■ **WHAT YOU SHOULD DO**: Extract all lines in the data that contain the word "Figure".

■ **AVAILABLE RECORDS**:
────────

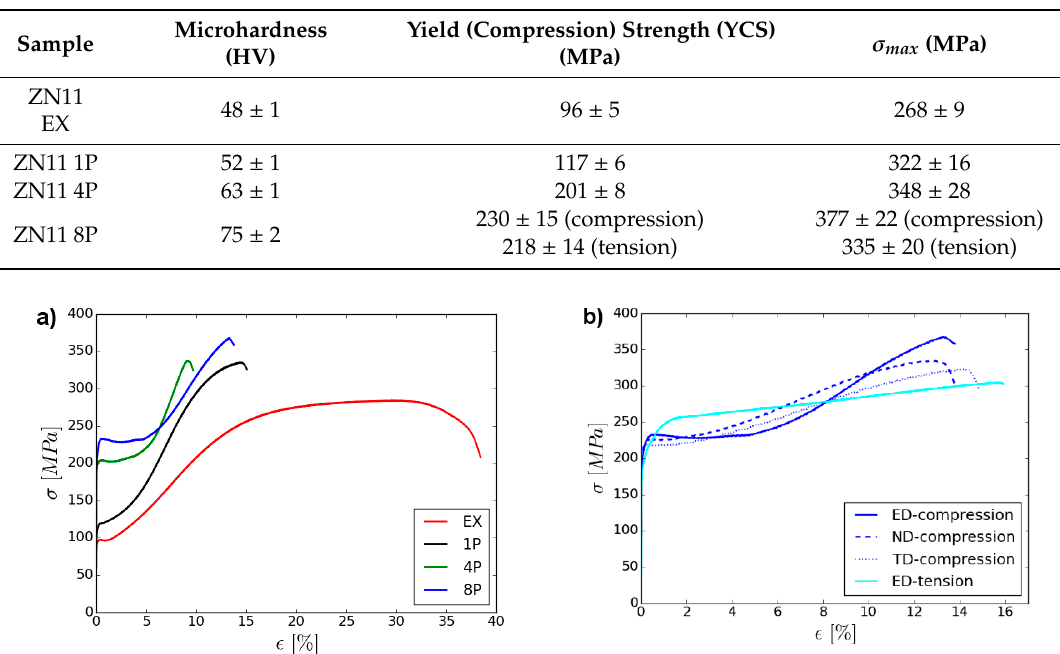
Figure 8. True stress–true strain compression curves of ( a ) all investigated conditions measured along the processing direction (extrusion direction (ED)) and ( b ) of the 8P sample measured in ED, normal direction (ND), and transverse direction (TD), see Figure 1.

────────

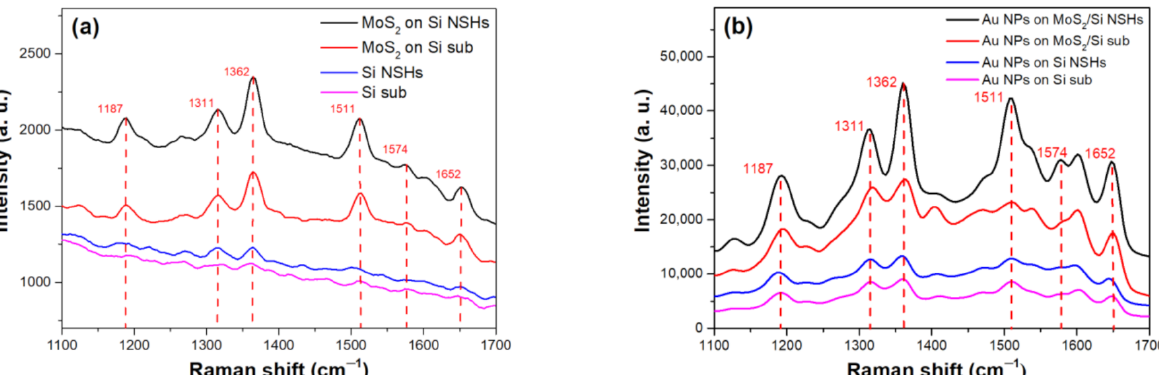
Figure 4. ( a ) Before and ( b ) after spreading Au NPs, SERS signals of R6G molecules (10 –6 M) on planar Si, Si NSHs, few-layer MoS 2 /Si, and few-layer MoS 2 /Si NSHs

────────

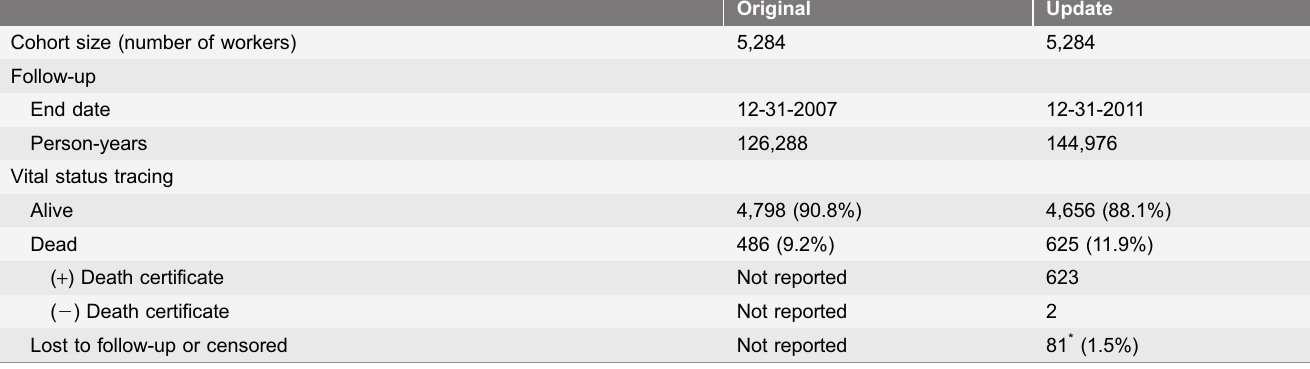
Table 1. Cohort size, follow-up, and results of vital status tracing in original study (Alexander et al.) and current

────────

■ **OUTPUT**:
Figure 8. True stress–true strain compression curves of ( a ) all investigated conditions measured along the processing direction (extrusion direction (ED)) and ( b ) of the 8P sample measured in ED, normal direction (ND), and transverse direction (TD), see Figure 1.
Figure 4. ( a ) Before and ( b ) after spreading Au NPs, SERS signals of R6G molecules (10 –6 M) on planar Si, Si NSHs, few-layer MoS 2 /Si, and few-layer MoS 2 /Si NSHs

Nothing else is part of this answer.